6. Send cards or small gifts, and if possible deliver them in person. Even the least expensive, tiniest things will brighten a caregiver's day. Due to things like #5 above, a caregiver often has no chance for her own doctor appointments or errands like buying groceries or getting a haircut or car maintenance. If the situation is manageable, consider offering to spend some time with the patient while the caregiver gets a few things done. That is often preferable to you doing it for her because it gets her out of the house and in a calmer situation for an hour or so. Talk to the caregiver about what is best in her situation. This will change from day to day and as the disease progresses.
7. This may be one of the most important: Do not judge the caregiver's choices. No one should be telling her that she is not being a good wife if she has decided that she can no longer take care of her spouse at home and must use a Memory Care Facility. You may not realize that the disease has reached a point where she is now in danger. If that seriously ill mate no longer knows her and thinks a stranger has invaded his home, what might he do to her? I know that doctors will begin asking questions about weapons in the house. One caregiver I knew had to pack up all of her cooking knives. Another had to give all the guns in the house to another family member. But those are not the only weapons available when someone is frightened enough to think he needs one.
At some point, the caregiver's own health will begin to suffer. Most men are bigger than their wives. How will she pick him up if he falls? Many of these patients suffer REM disorder and sleep fitfully with dreams they try to act out.
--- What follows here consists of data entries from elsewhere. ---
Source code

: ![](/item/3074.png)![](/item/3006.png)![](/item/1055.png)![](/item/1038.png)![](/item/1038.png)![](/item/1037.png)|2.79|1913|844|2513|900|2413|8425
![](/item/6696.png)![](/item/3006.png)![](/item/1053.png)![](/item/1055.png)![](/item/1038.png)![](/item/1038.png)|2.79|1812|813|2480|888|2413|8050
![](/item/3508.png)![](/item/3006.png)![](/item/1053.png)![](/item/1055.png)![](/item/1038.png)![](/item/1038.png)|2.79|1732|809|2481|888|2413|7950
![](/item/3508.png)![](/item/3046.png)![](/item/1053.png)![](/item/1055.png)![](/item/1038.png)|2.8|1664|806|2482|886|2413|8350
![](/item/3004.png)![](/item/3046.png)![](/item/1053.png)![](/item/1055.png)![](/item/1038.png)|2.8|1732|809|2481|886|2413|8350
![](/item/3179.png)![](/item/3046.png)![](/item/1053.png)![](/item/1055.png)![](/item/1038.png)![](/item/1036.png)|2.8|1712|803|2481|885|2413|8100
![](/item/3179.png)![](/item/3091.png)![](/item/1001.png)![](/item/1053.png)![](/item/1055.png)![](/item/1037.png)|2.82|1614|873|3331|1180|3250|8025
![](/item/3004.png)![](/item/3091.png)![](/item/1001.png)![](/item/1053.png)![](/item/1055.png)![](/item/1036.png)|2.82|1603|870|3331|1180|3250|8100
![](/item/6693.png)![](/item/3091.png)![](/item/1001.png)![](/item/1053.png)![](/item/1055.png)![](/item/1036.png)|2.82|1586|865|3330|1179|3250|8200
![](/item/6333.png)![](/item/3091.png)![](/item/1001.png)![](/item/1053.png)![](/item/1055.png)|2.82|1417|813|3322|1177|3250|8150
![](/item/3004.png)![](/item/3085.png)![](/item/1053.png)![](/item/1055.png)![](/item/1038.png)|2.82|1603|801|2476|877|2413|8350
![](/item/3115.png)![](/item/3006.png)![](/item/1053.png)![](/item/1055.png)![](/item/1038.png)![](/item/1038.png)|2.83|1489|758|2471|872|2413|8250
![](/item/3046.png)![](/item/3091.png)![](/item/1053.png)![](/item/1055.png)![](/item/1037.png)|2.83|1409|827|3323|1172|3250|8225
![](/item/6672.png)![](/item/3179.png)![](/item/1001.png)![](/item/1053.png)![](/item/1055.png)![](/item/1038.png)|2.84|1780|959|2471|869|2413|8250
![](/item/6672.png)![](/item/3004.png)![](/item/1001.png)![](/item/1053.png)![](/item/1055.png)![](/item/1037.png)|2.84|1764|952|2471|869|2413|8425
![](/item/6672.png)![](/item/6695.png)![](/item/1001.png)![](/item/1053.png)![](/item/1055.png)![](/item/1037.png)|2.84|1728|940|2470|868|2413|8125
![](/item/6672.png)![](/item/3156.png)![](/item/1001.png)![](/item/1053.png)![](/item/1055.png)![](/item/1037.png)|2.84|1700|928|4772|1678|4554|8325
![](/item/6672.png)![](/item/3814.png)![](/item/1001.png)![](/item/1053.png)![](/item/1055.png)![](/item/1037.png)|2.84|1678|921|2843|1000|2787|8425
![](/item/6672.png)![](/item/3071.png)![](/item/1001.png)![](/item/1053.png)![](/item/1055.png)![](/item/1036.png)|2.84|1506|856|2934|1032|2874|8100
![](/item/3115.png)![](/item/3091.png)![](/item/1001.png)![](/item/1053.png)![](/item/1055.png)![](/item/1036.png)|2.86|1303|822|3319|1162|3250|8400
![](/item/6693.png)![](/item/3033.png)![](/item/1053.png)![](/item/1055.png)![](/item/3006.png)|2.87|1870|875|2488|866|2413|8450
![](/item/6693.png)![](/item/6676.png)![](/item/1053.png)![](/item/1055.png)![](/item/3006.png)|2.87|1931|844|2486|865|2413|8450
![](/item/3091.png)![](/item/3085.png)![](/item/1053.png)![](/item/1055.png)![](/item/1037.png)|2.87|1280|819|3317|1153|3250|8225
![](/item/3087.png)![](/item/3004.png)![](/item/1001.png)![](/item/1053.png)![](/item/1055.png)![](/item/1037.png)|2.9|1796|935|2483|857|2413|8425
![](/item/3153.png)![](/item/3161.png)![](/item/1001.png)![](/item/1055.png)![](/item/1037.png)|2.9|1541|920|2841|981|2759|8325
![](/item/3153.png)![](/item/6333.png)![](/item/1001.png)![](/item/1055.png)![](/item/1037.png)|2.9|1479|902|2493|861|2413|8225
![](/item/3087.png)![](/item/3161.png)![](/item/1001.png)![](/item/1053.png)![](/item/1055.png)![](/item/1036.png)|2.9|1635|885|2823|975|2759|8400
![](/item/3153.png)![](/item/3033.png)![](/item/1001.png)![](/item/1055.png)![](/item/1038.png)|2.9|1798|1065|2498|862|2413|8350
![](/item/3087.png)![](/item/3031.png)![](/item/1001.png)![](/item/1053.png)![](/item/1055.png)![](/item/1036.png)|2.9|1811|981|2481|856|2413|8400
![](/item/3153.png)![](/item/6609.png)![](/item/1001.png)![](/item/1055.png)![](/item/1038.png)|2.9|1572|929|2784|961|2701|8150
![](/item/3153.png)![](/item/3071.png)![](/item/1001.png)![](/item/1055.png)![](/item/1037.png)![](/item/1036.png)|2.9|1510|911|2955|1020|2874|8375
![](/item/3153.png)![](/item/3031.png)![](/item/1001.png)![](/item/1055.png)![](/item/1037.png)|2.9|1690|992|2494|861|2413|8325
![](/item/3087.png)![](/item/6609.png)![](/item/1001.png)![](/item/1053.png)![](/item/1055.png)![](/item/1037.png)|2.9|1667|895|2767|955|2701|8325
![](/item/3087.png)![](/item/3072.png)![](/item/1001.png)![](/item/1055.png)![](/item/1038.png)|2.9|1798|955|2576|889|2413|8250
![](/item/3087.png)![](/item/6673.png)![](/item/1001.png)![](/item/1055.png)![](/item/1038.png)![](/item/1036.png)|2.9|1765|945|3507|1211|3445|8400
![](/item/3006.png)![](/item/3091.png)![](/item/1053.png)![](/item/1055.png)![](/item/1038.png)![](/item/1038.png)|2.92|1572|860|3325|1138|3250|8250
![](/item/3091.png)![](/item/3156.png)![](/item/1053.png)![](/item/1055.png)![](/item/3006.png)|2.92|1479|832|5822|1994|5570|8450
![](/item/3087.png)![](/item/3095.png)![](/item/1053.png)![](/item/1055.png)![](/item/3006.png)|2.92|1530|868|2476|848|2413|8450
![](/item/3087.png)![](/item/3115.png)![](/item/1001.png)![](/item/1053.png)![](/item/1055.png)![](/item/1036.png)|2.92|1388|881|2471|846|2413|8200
The caregiver will often go several days without any real sleep, and this will go on for years. Eventually reaching the point where she decides he would be best cared for 24/7 in a facility is most emphatically NOT a sign that she is a disloyal or unloving wife who has broken her vows "in sickness and in health, for better or for worse." It is no one's decision but hers, and none of us has any right to question it.
If you have a friend or family member in the same situation, I hope these few things that have come straight from other caregivers will help you out. And as I mentioned in our introductory article, please feel free to share any others below.
Bear one another's burdens, and so fulfill the law of Christ. (Gal 6:2).